I jus tested again - same setup - but today the tests first downloaded artifacts:

     Testing Running tests...
  Downloaded artifact: CUDA112
  Downloaded artifact: CUDNN_CUDA112
  Downloaded artifact: CUTENSOR_CUDA112

which solved the problem.

Were you using a local CUDA installation (JULIA_CUDA_USE_BINARYBUILDER=false)? If so, it could have been that your CUDNN library was incompatible with your CUDA toolkit, which could explain the error.

I did not set:

I just tried it - but then the testing errs completely in the first set of tests.
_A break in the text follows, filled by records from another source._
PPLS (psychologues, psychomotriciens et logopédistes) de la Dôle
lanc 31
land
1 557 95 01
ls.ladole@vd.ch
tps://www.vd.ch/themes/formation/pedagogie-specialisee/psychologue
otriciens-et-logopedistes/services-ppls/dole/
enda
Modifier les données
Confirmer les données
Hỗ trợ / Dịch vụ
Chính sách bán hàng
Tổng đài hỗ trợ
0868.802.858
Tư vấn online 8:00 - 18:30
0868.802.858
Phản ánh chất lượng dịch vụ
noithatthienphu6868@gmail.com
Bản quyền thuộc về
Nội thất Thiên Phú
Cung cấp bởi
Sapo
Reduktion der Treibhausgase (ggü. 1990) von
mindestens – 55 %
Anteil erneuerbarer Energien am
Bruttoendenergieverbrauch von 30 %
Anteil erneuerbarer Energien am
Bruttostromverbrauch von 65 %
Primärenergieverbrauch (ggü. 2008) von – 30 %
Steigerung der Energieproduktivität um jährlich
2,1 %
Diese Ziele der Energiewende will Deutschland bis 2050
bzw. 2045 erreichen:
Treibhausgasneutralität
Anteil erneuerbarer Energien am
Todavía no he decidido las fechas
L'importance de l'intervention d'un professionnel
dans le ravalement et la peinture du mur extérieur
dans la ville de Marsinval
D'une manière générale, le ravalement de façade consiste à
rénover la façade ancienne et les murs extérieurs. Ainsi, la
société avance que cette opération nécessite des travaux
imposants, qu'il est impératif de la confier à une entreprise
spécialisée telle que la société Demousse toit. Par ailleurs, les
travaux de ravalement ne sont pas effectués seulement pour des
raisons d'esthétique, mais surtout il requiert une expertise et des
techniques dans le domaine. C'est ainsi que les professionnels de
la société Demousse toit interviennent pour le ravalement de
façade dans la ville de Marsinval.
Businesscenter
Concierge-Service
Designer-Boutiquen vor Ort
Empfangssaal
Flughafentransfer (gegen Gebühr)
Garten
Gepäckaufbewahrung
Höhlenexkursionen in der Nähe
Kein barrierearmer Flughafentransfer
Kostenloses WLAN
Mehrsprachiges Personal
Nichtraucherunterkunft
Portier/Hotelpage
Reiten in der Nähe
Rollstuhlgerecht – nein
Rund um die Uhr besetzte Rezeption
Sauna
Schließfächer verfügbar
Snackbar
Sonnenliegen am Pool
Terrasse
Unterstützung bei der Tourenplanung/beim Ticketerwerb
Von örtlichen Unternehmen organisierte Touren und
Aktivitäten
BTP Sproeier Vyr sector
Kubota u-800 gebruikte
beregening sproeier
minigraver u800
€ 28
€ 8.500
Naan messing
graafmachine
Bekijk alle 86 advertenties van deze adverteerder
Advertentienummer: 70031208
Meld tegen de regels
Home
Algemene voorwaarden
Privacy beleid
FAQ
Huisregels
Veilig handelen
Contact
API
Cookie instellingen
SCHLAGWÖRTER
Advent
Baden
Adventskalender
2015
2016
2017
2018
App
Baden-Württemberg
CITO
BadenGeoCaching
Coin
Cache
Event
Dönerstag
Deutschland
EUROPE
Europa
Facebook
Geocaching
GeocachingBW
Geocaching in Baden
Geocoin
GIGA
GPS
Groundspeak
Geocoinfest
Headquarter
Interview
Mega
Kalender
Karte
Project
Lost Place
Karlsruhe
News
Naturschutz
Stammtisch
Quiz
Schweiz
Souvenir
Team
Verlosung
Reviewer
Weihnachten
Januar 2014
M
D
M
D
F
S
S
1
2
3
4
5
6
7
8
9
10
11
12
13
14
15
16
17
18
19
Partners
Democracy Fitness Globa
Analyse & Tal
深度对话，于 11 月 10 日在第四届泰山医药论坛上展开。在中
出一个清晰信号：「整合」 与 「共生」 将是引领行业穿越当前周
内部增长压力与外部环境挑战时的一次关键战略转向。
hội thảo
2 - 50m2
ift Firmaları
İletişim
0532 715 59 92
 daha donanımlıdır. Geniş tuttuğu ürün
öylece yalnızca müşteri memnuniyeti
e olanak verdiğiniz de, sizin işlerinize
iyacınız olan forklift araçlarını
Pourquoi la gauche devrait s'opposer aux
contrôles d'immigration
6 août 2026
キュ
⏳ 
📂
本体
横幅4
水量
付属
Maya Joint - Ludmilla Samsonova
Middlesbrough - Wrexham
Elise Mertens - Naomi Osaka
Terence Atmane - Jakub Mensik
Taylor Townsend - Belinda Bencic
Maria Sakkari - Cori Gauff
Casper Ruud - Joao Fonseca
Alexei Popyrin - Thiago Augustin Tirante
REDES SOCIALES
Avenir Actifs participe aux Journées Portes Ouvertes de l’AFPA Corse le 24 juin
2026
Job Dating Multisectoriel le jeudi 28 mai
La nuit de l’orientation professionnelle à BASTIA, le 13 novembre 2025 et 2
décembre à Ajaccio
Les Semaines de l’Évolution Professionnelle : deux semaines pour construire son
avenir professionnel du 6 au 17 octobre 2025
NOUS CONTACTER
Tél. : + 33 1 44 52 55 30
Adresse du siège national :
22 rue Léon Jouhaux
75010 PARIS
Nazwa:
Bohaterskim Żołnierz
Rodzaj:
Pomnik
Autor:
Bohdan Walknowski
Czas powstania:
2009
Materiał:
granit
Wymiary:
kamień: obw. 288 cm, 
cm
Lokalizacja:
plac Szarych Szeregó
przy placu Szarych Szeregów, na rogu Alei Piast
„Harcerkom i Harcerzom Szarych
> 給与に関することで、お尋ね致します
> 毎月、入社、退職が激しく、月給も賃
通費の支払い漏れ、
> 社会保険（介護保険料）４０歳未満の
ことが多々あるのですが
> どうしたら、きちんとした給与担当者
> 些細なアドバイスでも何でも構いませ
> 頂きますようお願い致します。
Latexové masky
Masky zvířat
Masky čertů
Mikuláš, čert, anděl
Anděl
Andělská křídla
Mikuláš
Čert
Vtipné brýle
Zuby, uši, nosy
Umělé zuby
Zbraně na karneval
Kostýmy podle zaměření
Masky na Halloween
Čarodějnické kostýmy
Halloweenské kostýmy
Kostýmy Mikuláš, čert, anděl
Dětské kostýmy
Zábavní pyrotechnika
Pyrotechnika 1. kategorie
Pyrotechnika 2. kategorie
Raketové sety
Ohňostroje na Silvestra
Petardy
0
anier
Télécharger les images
I guess it is the new CUDA toolkit installation: above there it was

┌ Info: System information:
│ CUDA toolkit 10.2.89, artifact installation
│ CUDA driver 10.2.0
│ NVIDIA driver 440.44.0
│ Libraries: 
│ - CUBLAS: 10.2.2
│ - CURAND: 10.1.2
│ - CUFFT: 10.1.2
│ - CUSOLVER: 10.3.0
│ - CUSPARSE: 10.3.1
│ - CUPTI: 12.0.0
│ - NVML: 10.0.0+440.44
│ - CUDNN: 8.10.0 (for CUDA 10.2.0)
│ - CUTENSOR: 1.2.1 (for CUDA 10.2.0)

and now it is:

┌ Info: System information:
│ CUDA toolkit 11.2.2, artifact installation
│ CUDA driver 11.2.0
│ NVIDIA driver 460.39.0
│ Libraries: 
│ - CUBLAS: 11.4.1
│ - CURAND: 10.2.3
│ - CUFFT: 10.4.1
│ - CUSOLVER: 11.1.0
│ - CUSPARSE: 11.4.1
│ - CUPTI: 14.0.0
│ - NVML: 11.0.0+460.39
│ - CUDNN: 8.10.0 (for CUDA 11.2.0)
│ - CUTENSOR: 1.2.2 (for CUDA 11.1.0)

This obviously helped.I guess the new version came after the artifacts were downloaded in the meantime. How was this event triggered?